Hence, the stables were always busy, both in the run-up and throughout the Festival, with a continuous stream of horses entering and leaving, each of them having to be checked in and out by the stable security staff. How they were expected to have time to watch the CCTV screens as well was a mystery.
On this day, however, the place was deserted, with row upon row of closed stable doors and not even the smell of a horse evident.
“It all feels rather sterile,” I said to Freddie.
“The stalls are washed out and disinfected after each horse departs, and the whole place is done again before each meeting.”
We wandered up and down the rows of stalls, past the place set aside for the washing down of the horses after they’d raced. It was all spotlessly clean. Any evidence of methylphenidate would have surely been washed away by now.
“That’s the Irish yard,” Freddie said, pointing through an archway into a semi-separate section. “There are fifty-two stalls in there. It’s where the Irish trainers like to have their horses at the Festival.”
“Is there any way we could find out which horse was in a particular stall on Gold Cup Day?” I asked.

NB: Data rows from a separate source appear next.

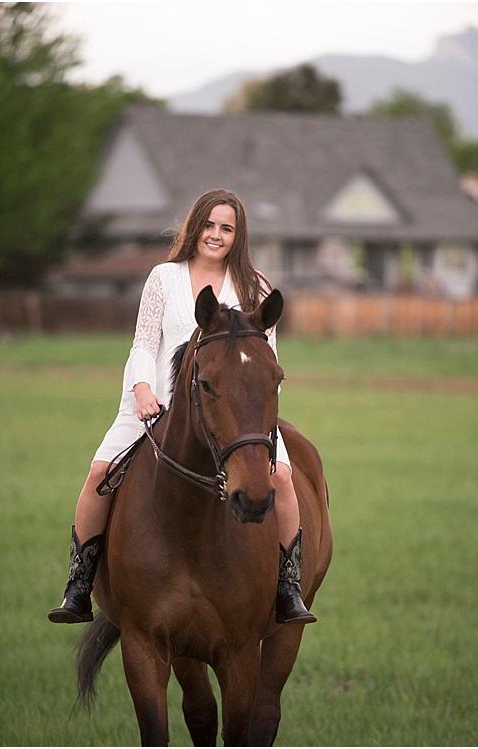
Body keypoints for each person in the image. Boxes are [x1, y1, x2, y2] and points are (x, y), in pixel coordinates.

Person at [47, 188, 315, 626]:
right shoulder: (163, 278)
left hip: (233, 412)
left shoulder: (256, 287)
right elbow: (142, 344)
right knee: (100, 473)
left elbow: (268, 365)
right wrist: (141, 389)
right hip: (155, 403)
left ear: (237, 235)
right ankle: (79, 585)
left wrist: (259, 417)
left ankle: (288, 588)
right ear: (195, 227)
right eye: (209, 225)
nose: (216, 235)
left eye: (226, 228)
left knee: (282, 477)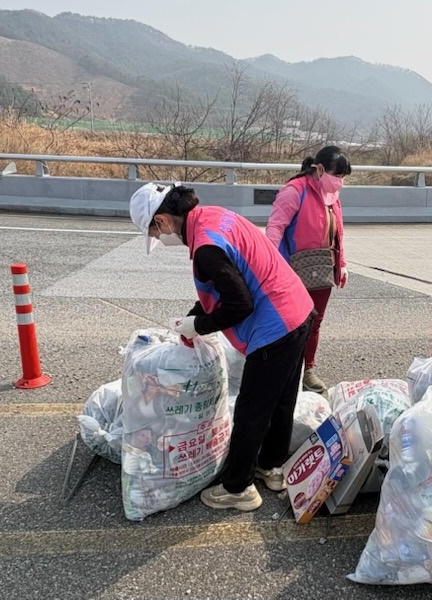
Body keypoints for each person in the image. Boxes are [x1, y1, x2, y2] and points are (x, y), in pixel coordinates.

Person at [129, 182, 314, 512]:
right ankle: (272, 467)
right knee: (281, 400)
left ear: (163, 221)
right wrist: (193, 317)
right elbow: (227, 284)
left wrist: (199, 325)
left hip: (275, 326)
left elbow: (239, 303)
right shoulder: (214, 217)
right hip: (298, 311)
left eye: (155, 233)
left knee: (251, 410)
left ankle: (238, 488)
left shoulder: (205, 248)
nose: (160, 238)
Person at [266, 145, 352, 395]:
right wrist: (269, 264)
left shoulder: (331, 196)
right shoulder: (295, 191)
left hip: (323, 268)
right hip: (293, 270)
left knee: (314, 323)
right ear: (320, 169)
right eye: (337, 175)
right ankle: (286, 371)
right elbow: (275, 228)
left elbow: (338, 232)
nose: (340, 182)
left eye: (343, 177)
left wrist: (342, 264)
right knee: (292, 323)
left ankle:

“We could try the stable manager’s office,” Freddie said, jangling the bunch of keys.
We found a list of sorts pinned to a notice board at the back of the office. It had originally been printed on a computer but now it had multiple crossings-out and additions made in black ink, with arrows all over the place indicating changes that had occurred. It was the sort of plan only fully decipherable by whoever had done the changes.

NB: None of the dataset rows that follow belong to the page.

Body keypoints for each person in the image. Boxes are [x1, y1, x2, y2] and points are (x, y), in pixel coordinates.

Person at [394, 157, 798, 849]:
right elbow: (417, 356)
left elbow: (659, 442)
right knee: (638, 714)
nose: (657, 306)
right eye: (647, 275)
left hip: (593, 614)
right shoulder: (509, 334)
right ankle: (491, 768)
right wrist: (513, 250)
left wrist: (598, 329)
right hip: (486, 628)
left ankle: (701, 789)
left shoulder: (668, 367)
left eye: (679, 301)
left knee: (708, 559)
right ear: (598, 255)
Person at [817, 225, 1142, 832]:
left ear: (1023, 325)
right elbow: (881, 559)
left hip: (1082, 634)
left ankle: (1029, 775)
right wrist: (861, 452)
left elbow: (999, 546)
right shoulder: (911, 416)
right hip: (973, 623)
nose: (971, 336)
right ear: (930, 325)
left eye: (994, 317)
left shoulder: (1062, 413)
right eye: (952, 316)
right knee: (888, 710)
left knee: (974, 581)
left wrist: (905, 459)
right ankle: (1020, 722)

However, the list did show that Barometer had been housed in stall number 62. His name had not been crossed out or written over in ink, it was still the original print, and there were no arrows to or from it.
Barometer had been one of the three horses that hadn’t tested positive.
“I’d like to see number 62, please.”
I unpinned the list from the notice board and took it with me.
Stall 62 was on the right of the central block, about two-thirds of the way down from the entrance. It didn’t appear any different to any of the others. Why would it?
I donned some thin white latex gloves and took some swab samples from the floor, and also from the manger in the corner.
“What are you doing?” Freddie asked.
“Checking for equine flu,” I said. “Just to be sure.”
“They’ve all been disinfected,” he replied in a tone that implied he thought I was a complete idiot. “You should have been here when the horses still were. It’s a bit late to be doing it now, if you ask me.”